There are two kinds of people in the world: those who want their birthdays to disappear, and there are people like my sisters and I, who want our birthdays to be a big deal.
I spent so many years with my ex-husband wanting my birthday to be important. Inevitably, on that day I was always let down. I realize now this was unfair pressure to put on another person. If our expectations are too high, no matter what happens, they will feel like they weren’t good enough. Eventually, after many disappointments, I adopted a new attitude. I was not going to make my birthday a big deal and, surprise surprise, I had fabulous birthdays year after year.
Somehow over the last decade I managed to slip back into my old ways. This year, my birthday came along and, maybe because it is the start of my next decade and a new stage in my life, but my expectations were high. The disappointments started immediately. My two dearest friends both weren’t around on my day. I must say, I felt upset and I couldn’t let that emotion go. After that, the bizarre circumstances continued: a friend couldn’t come because of a tragedy (how could I possibly be upset about that?), there was a huge snowstorm, there was traffic, I had to work late. Needless to say, I felt disappointed and let down.
A few days later, I was going to meet one of my close friends for lunch.

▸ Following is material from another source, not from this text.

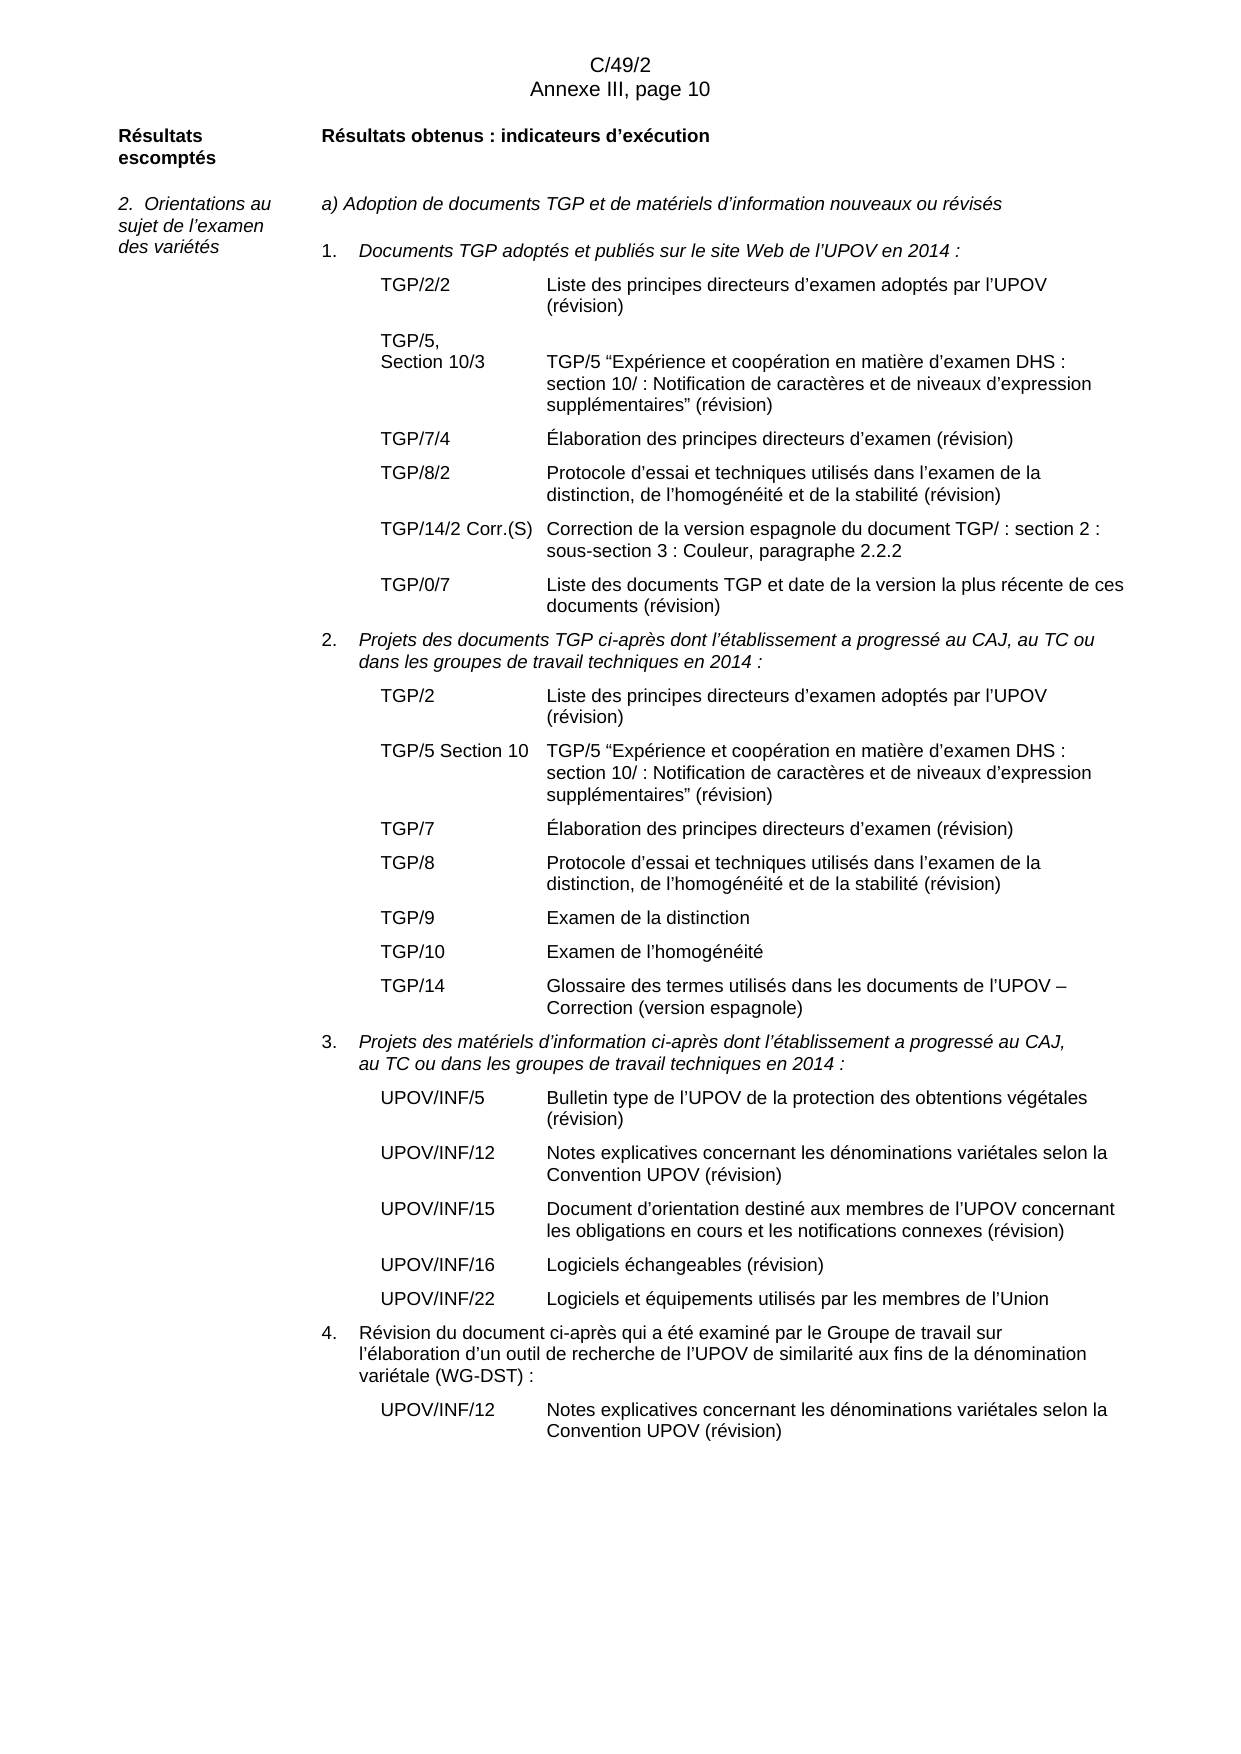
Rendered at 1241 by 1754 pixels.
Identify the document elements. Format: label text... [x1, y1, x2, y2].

When I arrived, to my great surprise, all my other friends who had missed my birthday dinner were there too. At the end of a wonderful meal, they brought me out a cake and candles and sang me Happy Birthday.
At that moment, I decided to make a mental change. I decided to use the other side of my brain to look at things in a more positive manner. Instead of staying in that dark and angry place, I reminded myself of all the years my friends had been at my birthday, all the presents I’d gotten over the years, the cards, the flowers, how people went out of their way to celebrate with me. I reminded myself of all the wonderful things I have and, from that, came an overwhelming feeling of gratefulness. If you are grateful for what you have, how can you ever be unhappy?
Since then, my year has continued to get better and better. I owe those changes to my positive attitude. What I’ve learned from this experience is: when I was feeling down because things weren’t going my way, I changed my mindstate into a more positive attitude. From that moment on, this year has been happy every day.
Changing my attitude has been effective not only in my personal, but also in my professional life. I’ve had to have meetings with some of my staff. I felt angry going into the meetings. However, after changing my attitude, I thought about all the positive traits of that person. I came out of those meetings feeling happy and my staff has not disappointed me. They have produced effectively. Not only have they shown up, but they have gone above and beyond.
Going forward into the year, there are two things I want to say to you. The first is something I always say and it’s also a reminder to myself, let’s be grateful for everything we have. When you feel disappointed, try to remember the things you have instead of what you don’t have. The other thing is, if you put unrealistic expectations on people, your friendships and your relationships will suffer. Make everyone’s life a whole lot easier by not expecting people to produce for you. Instead, why don’t you look at your friends and loved ones and see what you can do for them?
Have a great year, and if we all follow these two simple rules, I know it’s going to be just that.